Hall’s BBC Executive Board Climate Change Links

Hall’s BBC Executive Board Climate Change Links

Rona Fairhead, who David Cameron has parachuted in as new chairman of the BBC, is being grilled about her approach to the role by the Commons Culture and Sport Committee on Tuesday – and already questions of conflict of interest are being asked.

A former chief executive of the Financial Times group, she still owns a tranche of shares in parent company Pearson worth around £4.5m – and the BBC commercial arm BBC Worldwide has a deal with Pearson which involves the Corporation promoting  some of its educational products. No doubt the BBC’s spin doctors will come up with reasons why that’s perfectly OK.

Actually, her appointment may be smoke and mirrors and almost an irrelevance. The real power in the Corporation is vested in the Executive Management Board. It takes the day-to-day decisions about how its run.

The Trustees (of whom Fairhead will be chairman)   is supposed to be the BBC watchdog, but since its inception in 2007 has in reality been pretty ineffective and packed with left-leaning climate change alarmists such as Alison Hastings and Diana Coyle.

Under former chairman Lord Patten, they pretty much sat on their hands while former Director General Mark Thompson presided over a bean feast of eye-wateringly massive pay-outs to departing executives, embarked on lunatic  new technology projects that cost licence-fee payers more than £100m, and also spectacularly failed to act as senior Corporation editorial managers effectively suppressed the Savile story.

The executive management board is made up of a core senior BBC executives, such as former director of news Helen Boaden, who rather than being sacked,  was moved sideways to Managing Director radio after huge question marks were raised about her conduct in the Savile cover-up.

But the board also has a range of outside non-executive and it is here that Director General Tony Hall has been making a raft of appointments that show how the BBC is likely to conduct itself in the crucial build-up to 2017 Charter renewal, and who are likely to be far more important in the shaping of BBC conduct.

Who are these people? A mixed bag of fiercely independent minds?  Well no.

Step forward  Sir Nicholas Hytner, Alice Perkins, Dame Fiona Reynolds, Sir Howard Stringer, and Simon Burke.

All, it is true, have impressive-sounding career paths. Hytner is the former director of the National  Theatre; Stringer  a former president of CBS, the US terrestrial broadcaster, and Sony, the Japanese conglomerate; Perkins is Chairman of the Post Office; Reynolds is a former Director General of the National Trust;   and Burke, a retailer, has a career that started with Richard Branson’s Virgin and he is now a director of the Co-op Food division.

But scratch the surface, and familiar alarm bells start clanging immediately.

Alice Perkins hasn’t adopted the name of her husband – he’s the former foreign secretary Jack Straw. I’ll leave you to draw your own conclusions about that in terms of her outlook.
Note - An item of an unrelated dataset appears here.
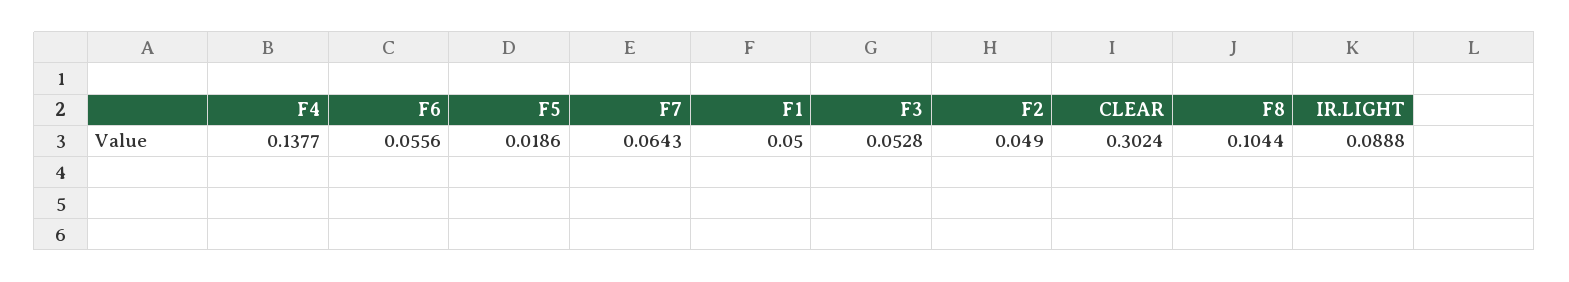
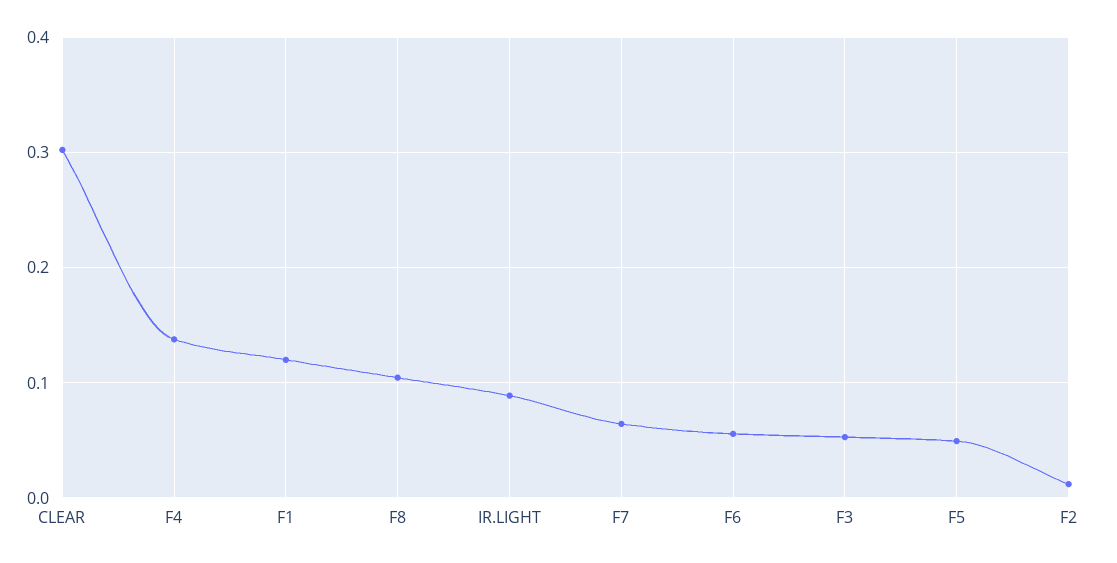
F5: 0.0186 -> 0.05
F1: 0.05 -> 0.12
F2: 0.049 -> 0.01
Stringer has a very public obsession pursuing climate change alarmism. Under his leadership, Sony got into bed very firmly with all the usual eco militants in leading the charge towards a 50% reduction in carbon dioxide emissions, and he is a platform speaker at climate alarmist events such as this. This adulatory piece in the BBC’s house journal The Guardian says it all.

Reynolds , now the master of Emmanuel College , can be seen and heard here in full cry telling the students of St Andrew’s University that we are all going to fry and die unless we mend our wicked ways and all become as madly green as she is.  And under Reynolds stewardship, the National Trust turned from being a body simply conserving our heritage to one screeching that climate change is a major national issue that affects us all.

Hytner is very careful about giving interviews about his political outlook. But my guess from a trawl of his background is that he was never a fan of Margaret Thatcher and he stresses the need for the arts to reflect ‘cultural diversity’ – often the code for the multicultural agenda.

Burke is also a bit of an unknown quantity – his career path too colourless to attract much attention –  but he cut his teeth as a key lieutenant of the right-on green warrior Richard Branson, whose enlightened  philosophy is to tell climate ‘deniers’ to get out of the way.

The problem facing the BBC as Fairhead’s appointment moves towards confirmation is not particularly who she is, or what she represents, but that the Corporation  desperately needs input from genuinely independent radical-thinking  figures who can shake up its slavish adherence to left-leaning ideology and outlook.

All the signs are that it is moving in the opposite direction.  Tony Hall has surrounded himself with a coterie that shares his own worldview – and in turn, that’s exactly the same as that of the Trustees.

On Tuesday, the MPs on the Culture Committee will focus on Fairhead, but she’s destined to be an empty, toothless figurehead.  The real power lies elsewhere.